Su tarea: Transcriba el pasaje del relato sobre la abuela que empieza con "El zumbar de" y llega hasta "le impedía caminar.", ambos incluidos.

Texto dado:

____________________

Mi abuela tenía una panza enorme y unos brazos secos, y un pelo negro chorreando sobre la espalda. Ella no sabía que en menos de seis meses se escondería bajo la cama: en cada brazo una niña y bombas sobre el tejado.

El zumbar de los aviones enmudecía sus gritos, y el llanto de las niñas alimentaba su llanto. Allá en Columbia las paredes se bañaban de fuego, y en el patio de mis abuelos caía el plomo de los casquillos calientes.

Desde la sala de la casa se veían los pilotos de las aeronaves. Se podía respirar también el olor a pólvora y la fricción del aire con los aparatos. Las flechas giraban nuevamente en dirección al aeropuerto de Ciudad Libertad. Todos vivían la inolvidable primavera de abril del 61´.

Pero cuando mi abuela recién llegó desde Minas de Matahambre, el pueblo silencioso del norte de Pinar del Río, una panza enorme le impedía caminar.

Las citas en la Casa de Socorro de 114 y 51, las piernas hinchadas y mi abuelo en el trabajo. Las llamadas imposibles a las Minas, los quehaceres de la casa y mi abuelo en el trabajo. El día en que llegó la hora, la Casa de Socorro en Marianao, la ambulancia, Maternidad de Línea y mi abuelo en el trabajo.

Mi abuela parió sola una mañana de diciembre de 1960. Mi abuelo llegó tarde porque estaba construyendo el país que nunca ha visto.

Afuera del hospital era una típica jornada de invierno. Las amas de casa visitaban los comercios que quedaban abiertos y los niños redescubrían la historia en las escuelas. Mientras, algunos burócratas se empeñaban en separar familias y estirar las olas.

____________________

Datos extraídos:

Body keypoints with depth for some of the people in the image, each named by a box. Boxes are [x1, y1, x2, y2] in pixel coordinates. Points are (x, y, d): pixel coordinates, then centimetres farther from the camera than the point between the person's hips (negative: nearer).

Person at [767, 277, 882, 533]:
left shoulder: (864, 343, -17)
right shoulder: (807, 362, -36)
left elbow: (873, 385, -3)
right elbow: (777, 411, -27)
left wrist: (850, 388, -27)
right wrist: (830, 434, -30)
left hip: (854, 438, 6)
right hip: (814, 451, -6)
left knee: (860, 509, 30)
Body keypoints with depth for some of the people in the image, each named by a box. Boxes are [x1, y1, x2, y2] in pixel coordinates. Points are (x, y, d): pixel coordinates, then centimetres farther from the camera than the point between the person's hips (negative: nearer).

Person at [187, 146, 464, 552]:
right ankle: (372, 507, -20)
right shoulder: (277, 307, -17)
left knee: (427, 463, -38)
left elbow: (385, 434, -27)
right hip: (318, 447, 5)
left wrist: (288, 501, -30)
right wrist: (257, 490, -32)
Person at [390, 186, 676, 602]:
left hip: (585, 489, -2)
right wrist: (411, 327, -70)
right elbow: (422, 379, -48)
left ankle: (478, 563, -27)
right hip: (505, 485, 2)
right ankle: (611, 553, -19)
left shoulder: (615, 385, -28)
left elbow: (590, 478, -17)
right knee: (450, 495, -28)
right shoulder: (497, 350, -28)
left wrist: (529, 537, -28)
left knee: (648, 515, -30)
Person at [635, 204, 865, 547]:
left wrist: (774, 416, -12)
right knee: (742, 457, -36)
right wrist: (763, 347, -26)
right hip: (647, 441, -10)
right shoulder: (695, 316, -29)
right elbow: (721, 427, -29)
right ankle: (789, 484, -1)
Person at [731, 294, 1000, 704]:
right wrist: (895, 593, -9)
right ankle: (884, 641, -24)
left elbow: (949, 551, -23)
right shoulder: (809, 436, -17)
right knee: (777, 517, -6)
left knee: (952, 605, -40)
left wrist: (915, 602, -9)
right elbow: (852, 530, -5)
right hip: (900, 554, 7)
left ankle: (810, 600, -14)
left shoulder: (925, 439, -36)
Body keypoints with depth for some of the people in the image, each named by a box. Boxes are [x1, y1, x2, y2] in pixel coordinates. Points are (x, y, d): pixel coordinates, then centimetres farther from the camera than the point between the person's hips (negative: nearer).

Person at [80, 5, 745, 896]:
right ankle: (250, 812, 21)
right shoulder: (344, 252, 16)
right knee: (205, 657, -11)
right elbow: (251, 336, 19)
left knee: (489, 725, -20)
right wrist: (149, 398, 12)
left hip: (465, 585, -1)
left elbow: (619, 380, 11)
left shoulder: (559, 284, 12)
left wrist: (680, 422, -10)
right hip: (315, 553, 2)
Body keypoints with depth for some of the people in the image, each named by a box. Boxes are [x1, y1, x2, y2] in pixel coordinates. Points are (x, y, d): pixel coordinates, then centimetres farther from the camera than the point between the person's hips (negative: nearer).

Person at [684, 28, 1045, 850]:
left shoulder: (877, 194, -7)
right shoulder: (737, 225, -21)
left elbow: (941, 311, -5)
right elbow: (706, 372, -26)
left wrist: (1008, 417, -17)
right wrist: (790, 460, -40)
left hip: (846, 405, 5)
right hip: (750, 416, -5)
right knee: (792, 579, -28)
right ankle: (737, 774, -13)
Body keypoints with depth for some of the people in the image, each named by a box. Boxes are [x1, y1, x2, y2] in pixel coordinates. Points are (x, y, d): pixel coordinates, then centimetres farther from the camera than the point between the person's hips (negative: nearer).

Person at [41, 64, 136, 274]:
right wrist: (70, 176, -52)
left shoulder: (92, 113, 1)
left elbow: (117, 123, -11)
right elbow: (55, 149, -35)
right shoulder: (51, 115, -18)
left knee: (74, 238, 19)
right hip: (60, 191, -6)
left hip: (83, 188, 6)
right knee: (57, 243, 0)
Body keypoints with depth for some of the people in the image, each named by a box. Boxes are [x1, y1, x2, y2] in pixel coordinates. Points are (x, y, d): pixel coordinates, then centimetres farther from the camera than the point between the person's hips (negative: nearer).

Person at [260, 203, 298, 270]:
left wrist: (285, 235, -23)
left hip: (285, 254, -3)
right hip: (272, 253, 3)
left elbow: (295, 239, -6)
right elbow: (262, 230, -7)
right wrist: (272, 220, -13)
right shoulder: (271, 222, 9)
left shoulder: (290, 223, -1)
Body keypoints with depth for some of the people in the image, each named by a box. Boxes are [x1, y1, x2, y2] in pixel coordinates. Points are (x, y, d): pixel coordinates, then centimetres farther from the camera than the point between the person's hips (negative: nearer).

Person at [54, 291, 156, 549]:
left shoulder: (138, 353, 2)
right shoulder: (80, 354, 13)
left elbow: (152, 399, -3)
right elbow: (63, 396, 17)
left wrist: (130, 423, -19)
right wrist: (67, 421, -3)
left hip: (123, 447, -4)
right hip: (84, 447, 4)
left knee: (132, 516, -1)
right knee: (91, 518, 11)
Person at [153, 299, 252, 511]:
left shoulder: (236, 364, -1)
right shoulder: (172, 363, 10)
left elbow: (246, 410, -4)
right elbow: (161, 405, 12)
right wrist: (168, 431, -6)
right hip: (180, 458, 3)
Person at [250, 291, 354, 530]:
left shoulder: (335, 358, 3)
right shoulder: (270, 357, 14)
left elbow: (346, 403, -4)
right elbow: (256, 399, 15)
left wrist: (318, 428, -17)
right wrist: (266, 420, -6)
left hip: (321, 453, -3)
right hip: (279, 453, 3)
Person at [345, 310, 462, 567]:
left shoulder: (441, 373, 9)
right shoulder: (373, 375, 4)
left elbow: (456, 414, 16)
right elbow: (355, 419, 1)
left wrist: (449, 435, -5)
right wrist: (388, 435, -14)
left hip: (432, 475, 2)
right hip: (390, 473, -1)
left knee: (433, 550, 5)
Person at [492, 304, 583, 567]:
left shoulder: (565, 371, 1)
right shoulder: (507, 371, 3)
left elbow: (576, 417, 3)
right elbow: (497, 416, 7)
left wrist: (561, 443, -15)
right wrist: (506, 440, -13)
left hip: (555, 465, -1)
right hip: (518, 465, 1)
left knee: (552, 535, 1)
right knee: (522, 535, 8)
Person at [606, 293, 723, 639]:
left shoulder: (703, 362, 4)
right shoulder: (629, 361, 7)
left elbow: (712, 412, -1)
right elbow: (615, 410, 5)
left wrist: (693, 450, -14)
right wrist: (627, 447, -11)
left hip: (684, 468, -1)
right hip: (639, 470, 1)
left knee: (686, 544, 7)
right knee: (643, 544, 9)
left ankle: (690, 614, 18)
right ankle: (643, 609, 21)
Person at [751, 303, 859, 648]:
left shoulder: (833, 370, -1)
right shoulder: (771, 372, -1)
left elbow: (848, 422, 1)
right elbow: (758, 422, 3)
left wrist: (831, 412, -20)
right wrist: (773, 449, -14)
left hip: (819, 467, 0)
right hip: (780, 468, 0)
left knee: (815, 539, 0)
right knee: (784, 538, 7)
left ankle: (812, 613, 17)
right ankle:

____________________

Respuesta al problema:
El zumbar de los aviones enmudecía sus gritos, y el llanto de las niñas alimentaba su llanto. Allá en Columbia las paredes se bañaban de fuego, y en el patio de mis abuelos caía el plomo de los casquillos calientes.

Desde la sala de la casa se veían los pilotos de las aeronaves. Se podía respirar también el olor a pólvora y la fricción del aire con los aparatos. Las flechas giraban nuevamente en dirección al aeropuerto de Ciudad Libertad. Todos vivían la inolvidable primavera de abril del 61´.

Pero cuando mi abuela recién llegó desde Minas de Matahambre, el pueblo silencioso del norte de Pinar del Río, una panza enorme le impedía caminar.